| > The point that many people make: "* Upto 50% of pollution a car will cause is done during production of the car ie before even a kilometre has been driven. Replacing lots of good working cars from the street is not environment friendly." You're completely wrong. This may be the case for a weekend vehicle that is sent to the junkyard before you put 30,000 km on it, but is 100% wrong for a taxi, that drives >300,000 miles over its life. It takes 6-12 tonnes of CO2e to produce a car. [1] Taking 35 mpg, every 10,000 miles driven is 285 gallons of gasoline. 1 gallon of gasoline produces ~8.9 kg of CO2e. That's 2.5 tonnes per 10,000 miles driven. After 50,000 miles driven, the typical car breaks even with its manufacturing emissions. The average taxi (in NYC) puts on 70,000 miles. Per YEAR. [2] In a single year, it's fuel emissions exceed manufacturing emissions. If you want good return-on-investment, taxis are the first vehicles we should be regulating.

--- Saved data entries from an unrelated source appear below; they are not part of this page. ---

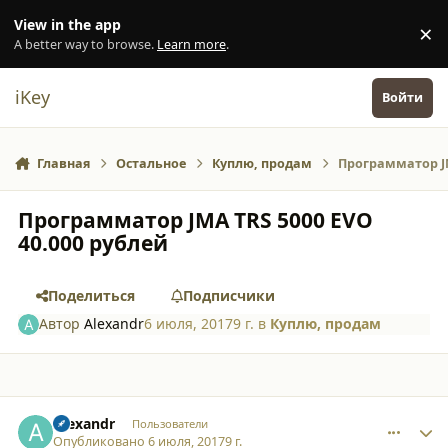
Перейти к содержанию
View in the app
×
Di
A better way to browse.
Learn more
.
iKey
Войти
Главная
Остальное
Куплю, продам
Программатор JM
Программатор JMA TRS 5000 EVO
40.000 рублей
Поделиться
Подписчики
Автор
Alexandr
6 июля, 2017
9 г.
в
Куплю, продам
comment_17806
Author stats
Alexandr
Пользователи
Опубликовано
6 июля, 2017
9 г.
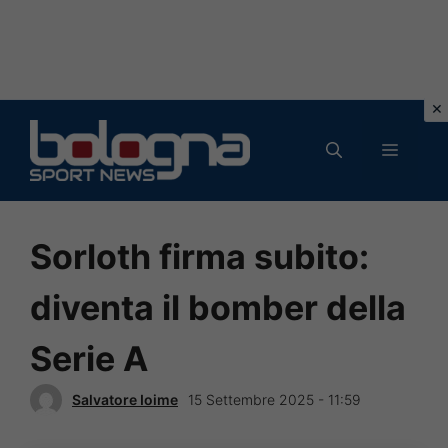
Vai
al
MENU
contenuto
Sorloth firma subito:
diventa il bomber della
Serie A
Salvatore Ioime
15 Settembre 2025 - 11:59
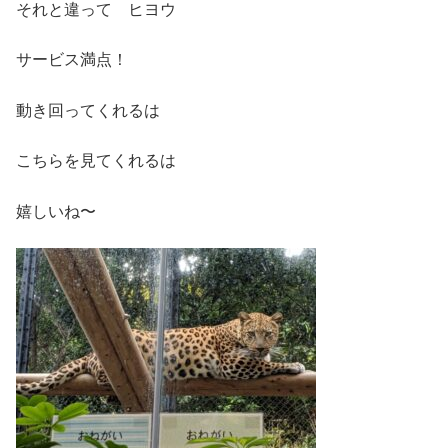
それと違って ヒヨウ
サービス満点！
動き回ってくれるは
こちらを見てくれるは
嬉しいね〜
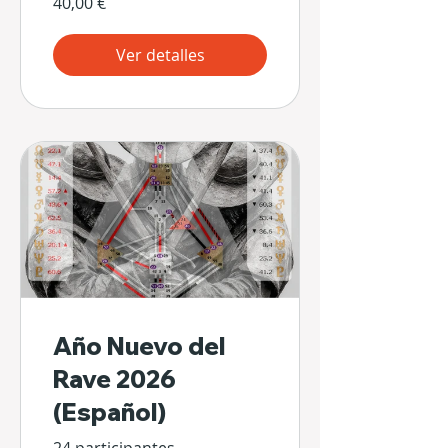
40,00 €
Ver detalles
Año Nuevo del
Rave 2026
(Español)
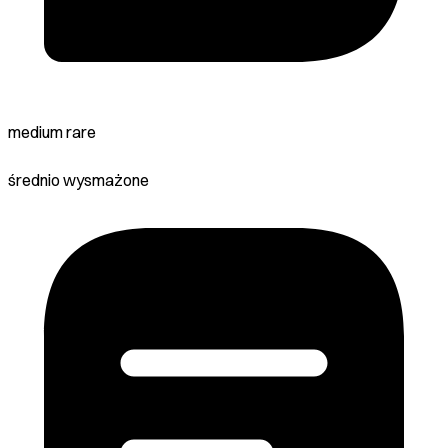
medium rare
średnio wysmażone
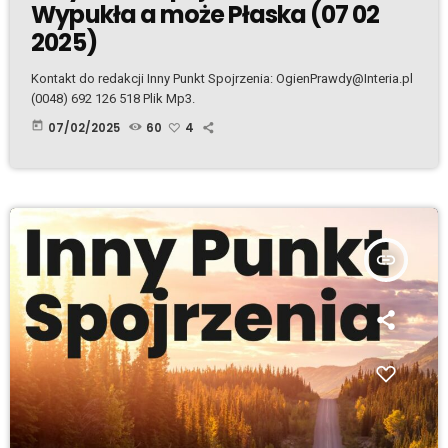
Wypukła a może Płaska (07 02
2025)
Kontakt do redakcji Inny Punkt Spojrzenia: OgienPrawdy@Interia.pl
(0048) 692 126 518 Plik Mp3.
today
07/02/2025
60
4
insert_link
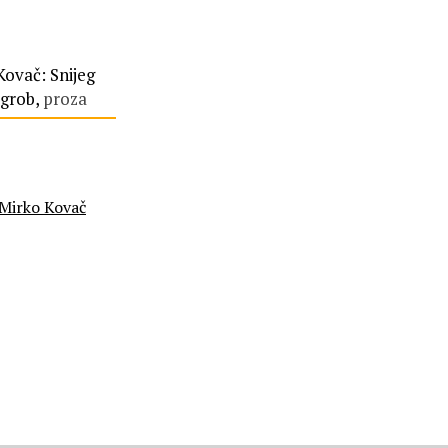
Kovač: Snijeg
 grob,
proza
Mirko Kovač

They drive a lot more than the average car. [1] https://www.theguardian.com/environment/green-living-blog/20... [2] https://www.quora.com/How-many-miles-does-a-NYC-taxi-do-in-i... |
Indian taxis/cars on Indian roads do worse.
India's electric market is 60% coal.
"If you want good return-on-investment, taxis are the first vehicles we should be regulating. They drive a lot more than the average car." - Who is the you here? The car driver who is trying to make ends meet?